### [Short exercise 1]
According to the court order, which court removed the plaintiff from his office as circuit judge?
### [Short exercise 2]
Reproduce the court order word for word, starting with "688 F. Supp." and going on through "March 2, 2010.".
### [Short exercise 3]
Write the next part of the court order, picking up after the last sentence shown.

### [Text excerpt]
####
688 F. Supp. 2d 851

Willard PROCTOR, Jr. v. Honorable James HANNAH, Chief Justice, et al.

No. 4:10-CV-0073.

United States District Court, E.D. Arkansas, Western Division.

March 2, 2010.

*852Willard Proctor, Jr., Attorney at Law, Little Rock, AR, Chrishauna Clark, Laws Office of Chrishauna Easley Clark, Pine Bluff, AR, for Willard Proctor, Jr.

Mark Nicholas Ohrenberger, Regina Haralson, Arkansas Attorney General’s Office, Karla Moore Burnett, Pulaski County Attorney’s Office, Little Rock, AR, Bill W. Bristow, Bristow & Richardson, P.L.L.C., Jonesboro, AR, for James Hannah, Chief Justice, et al.

ORDER

JAMES M. ROSENBAUM, District Judge.

Plaintiff, an Arkansas Circuit Judge, was removed from his office by the Arkansas Supreme Court. He is before the Court1 challenging his removal from judicial office on federal constitutional grounds, and asking the Court to invoke its supplemental jurisdiction. Plaintiff moves for a temporary restraining order, preliminary injunction, and reinstatement as a circuit judge. Defendants deny plaintiff is entitled to relief on a number of grounds, and specifically assert this Court lacks jurisdiction to hear this matter.

The Court finds it is without subject matter jurisdiction and must, therefore, dismiss plaintiffs suit.

1. Background2

On January 1, 2004, plaintiff, Willard Proctor, Jr., an African-American, was *853elected to a six-year term as a circuit judge for Arkansas’s Fifth Division of the Sixth Judicial District. (Am. Compl. ¶¶ 7, 34.) Among his duties as circuit judge, plaintiff served as the Fifth Division’s department head, managing the probation department. (Am. Compl. ¶ 11.)
####
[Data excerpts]
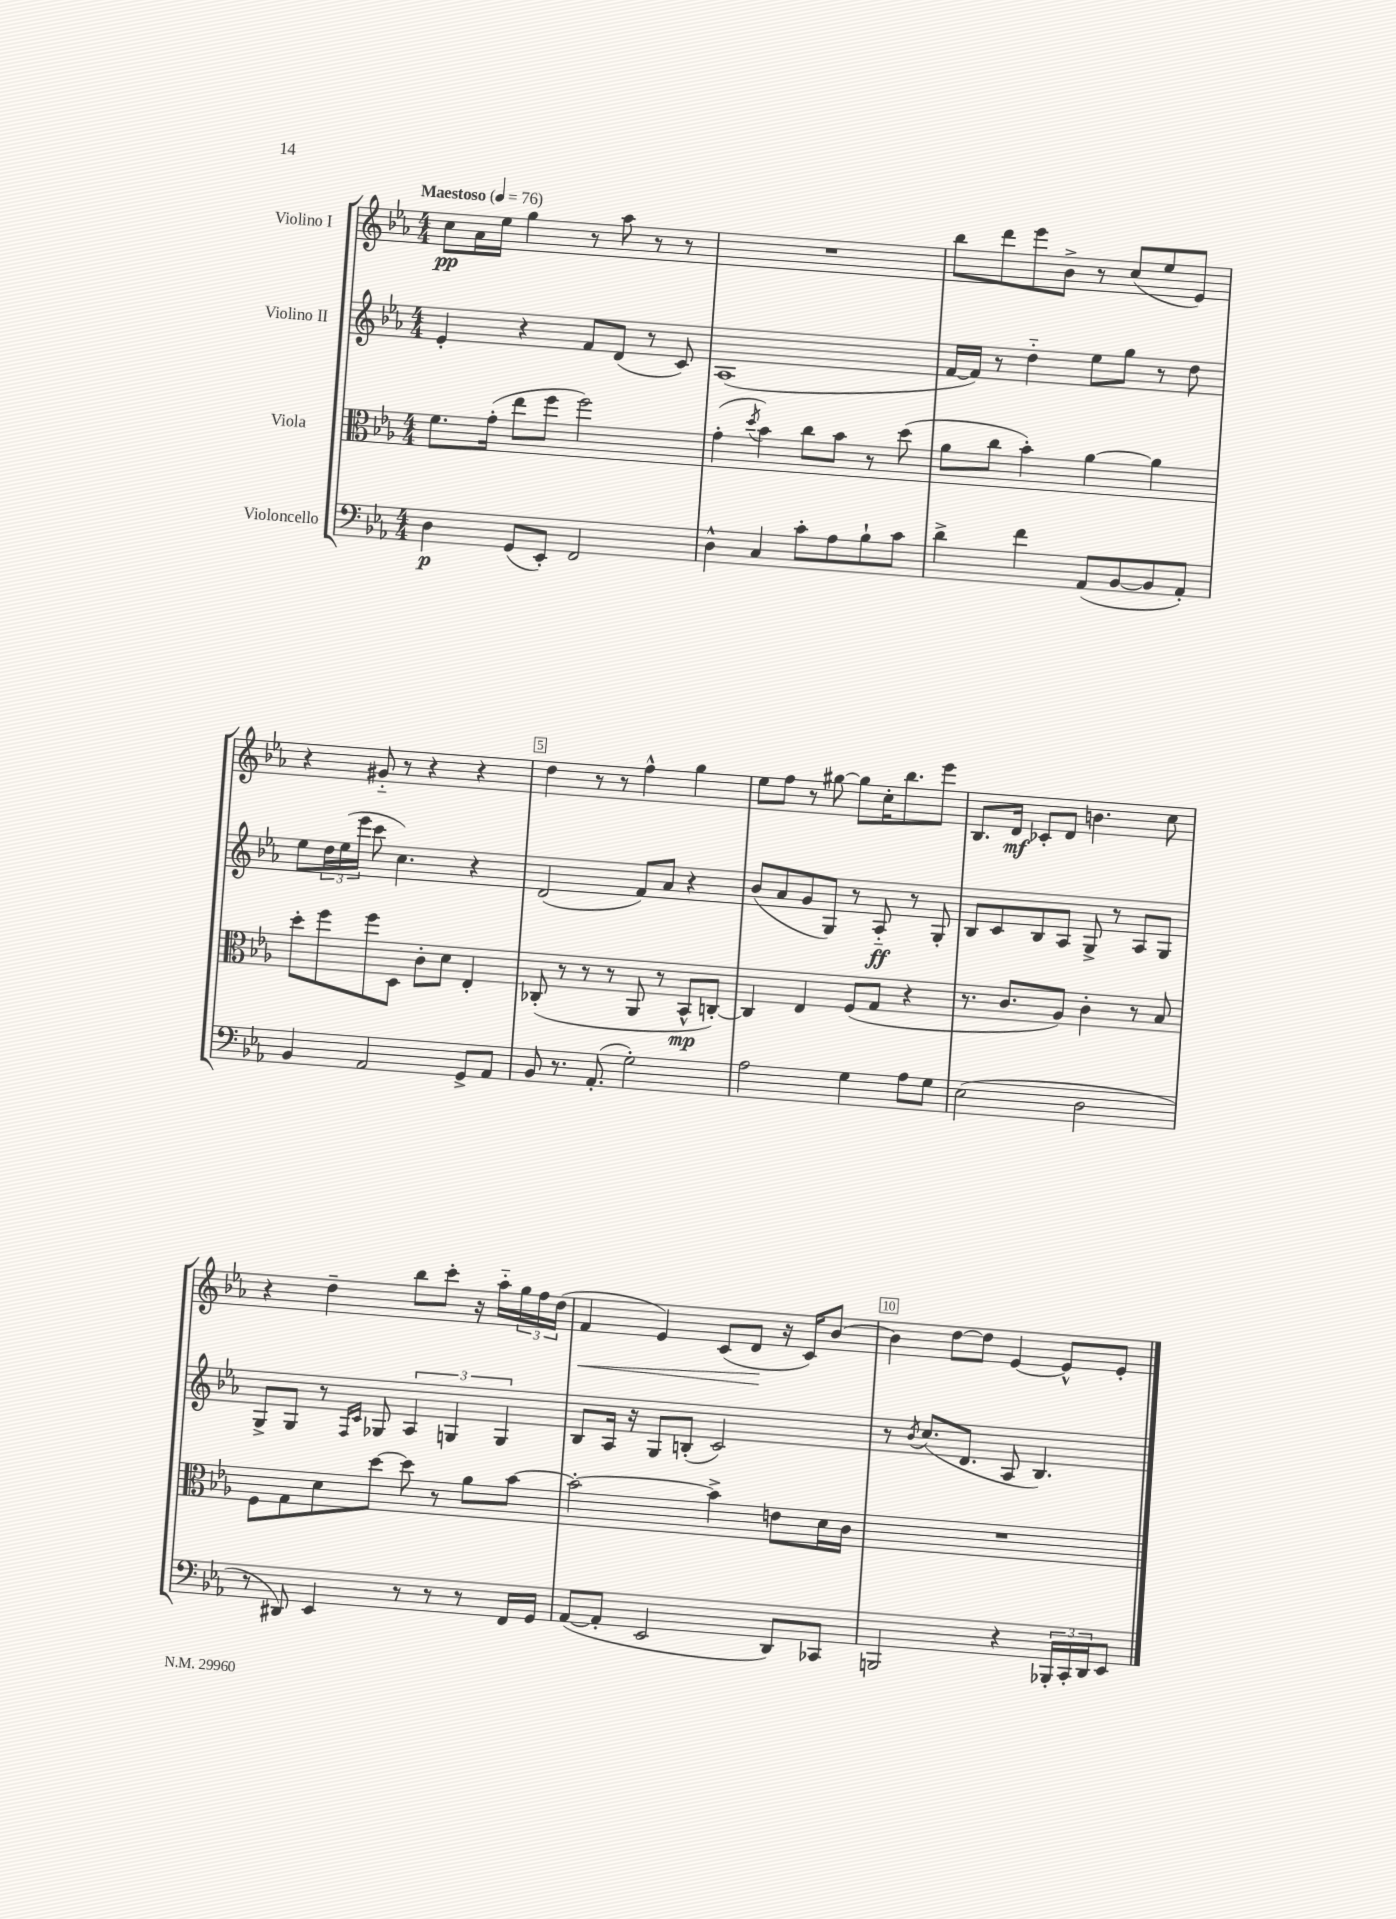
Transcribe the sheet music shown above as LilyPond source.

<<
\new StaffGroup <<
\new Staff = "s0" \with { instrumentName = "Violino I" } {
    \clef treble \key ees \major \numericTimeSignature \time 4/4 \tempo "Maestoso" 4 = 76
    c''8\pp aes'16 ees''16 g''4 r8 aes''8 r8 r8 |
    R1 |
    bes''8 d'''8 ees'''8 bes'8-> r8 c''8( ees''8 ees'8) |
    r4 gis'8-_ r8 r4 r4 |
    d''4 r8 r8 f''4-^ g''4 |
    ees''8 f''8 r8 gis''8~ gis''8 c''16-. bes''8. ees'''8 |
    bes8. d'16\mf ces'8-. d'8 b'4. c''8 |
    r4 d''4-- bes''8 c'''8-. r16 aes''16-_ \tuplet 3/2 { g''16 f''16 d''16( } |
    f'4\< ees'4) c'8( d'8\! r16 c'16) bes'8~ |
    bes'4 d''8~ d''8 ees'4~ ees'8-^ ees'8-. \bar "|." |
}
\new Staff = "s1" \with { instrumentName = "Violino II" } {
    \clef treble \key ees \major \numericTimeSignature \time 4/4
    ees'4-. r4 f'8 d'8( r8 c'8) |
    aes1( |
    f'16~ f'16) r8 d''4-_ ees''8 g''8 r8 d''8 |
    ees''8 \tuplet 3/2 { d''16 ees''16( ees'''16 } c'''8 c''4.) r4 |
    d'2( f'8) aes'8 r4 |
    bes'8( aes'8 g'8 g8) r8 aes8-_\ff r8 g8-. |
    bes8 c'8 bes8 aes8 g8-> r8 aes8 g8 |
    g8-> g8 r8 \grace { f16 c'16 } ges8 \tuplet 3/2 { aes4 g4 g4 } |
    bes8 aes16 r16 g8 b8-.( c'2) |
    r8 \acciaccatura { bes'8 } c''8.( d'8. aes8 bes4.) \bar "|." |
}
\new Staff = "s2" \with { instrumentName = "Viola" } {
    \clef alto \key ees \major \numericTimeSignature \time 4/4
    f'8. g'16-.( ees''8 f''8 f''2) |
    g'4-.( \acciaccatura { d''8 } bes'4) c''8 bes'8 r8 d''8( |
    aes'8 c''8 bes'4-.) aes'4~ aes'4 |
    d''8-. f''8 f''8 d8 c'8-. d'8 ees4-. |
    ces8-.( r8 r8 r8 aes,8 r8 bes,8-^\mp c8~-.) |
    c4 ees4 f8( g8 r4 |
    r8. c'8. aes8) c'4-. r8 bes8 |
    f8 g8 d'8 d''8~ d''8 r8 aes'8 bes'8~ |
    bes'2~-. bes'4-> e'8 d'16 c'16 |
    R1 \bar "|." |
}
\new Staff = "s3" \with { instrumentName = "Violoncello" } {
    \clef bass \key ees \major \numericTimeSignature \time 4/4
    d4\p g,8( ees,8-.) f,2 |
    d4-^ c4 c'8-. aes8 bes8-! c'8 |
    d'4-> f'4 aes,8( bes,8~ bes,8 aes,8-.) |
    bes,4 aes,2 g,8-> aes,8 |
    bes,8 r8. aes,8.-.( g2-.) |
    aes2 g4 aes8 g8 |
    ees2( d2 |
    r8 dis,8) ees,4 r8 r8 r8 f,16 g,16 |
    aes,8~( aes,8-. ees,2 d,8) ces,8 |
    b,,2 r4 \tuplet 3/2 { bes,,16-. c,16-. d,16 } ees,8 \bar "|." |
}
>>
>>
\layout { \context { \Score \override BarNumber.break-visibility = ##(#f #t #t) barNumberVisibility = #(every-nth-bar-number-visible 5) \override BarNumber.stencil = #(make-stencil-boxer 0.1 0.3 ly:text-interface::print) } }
####
### [Reply 1]
The Arkansas Supreme Court.

### [Reply 2]
688 F. Supp. 2d 851

Willard PROCTOR, Jr. v. Honorable James HANNAH, Chief Justice, et al.

No. 4:10-CV-0073.

United States District Court, E.D. Arkansas, Western Division.

March 2, 2010.

### [Reply 3]
In 2007, plaintiff was the subject of complaints to the Arkansas Judicial Discipline and Disability Commission.3 Ark. Judicial Discipline & Disability Comm’n v. Proctor, No. 09-738, — S.W.3d -, - n. 1, 2010 WL 271343, (Ark. Jan. 25, 2010). A three-member panel of the Commission heard the matter and received testimony. Id. at-. During the hearing, plaintiff made an oral motion based on the Fourteenth Amendment’s Equal Protection Clause. Specifically, plaintiffs counsel argued “Judge Proctor, as an African-American judge, is being held to a standard that his white counterparts are not being held to.” (Ex. 5, Tr. 7:10-16.) Plaintiff made no further reference to this argument, rendering it abandoned. After the Disciplinary Commission’s hearing, the three-member panel concluded plaintiff “should be removed from the bench.”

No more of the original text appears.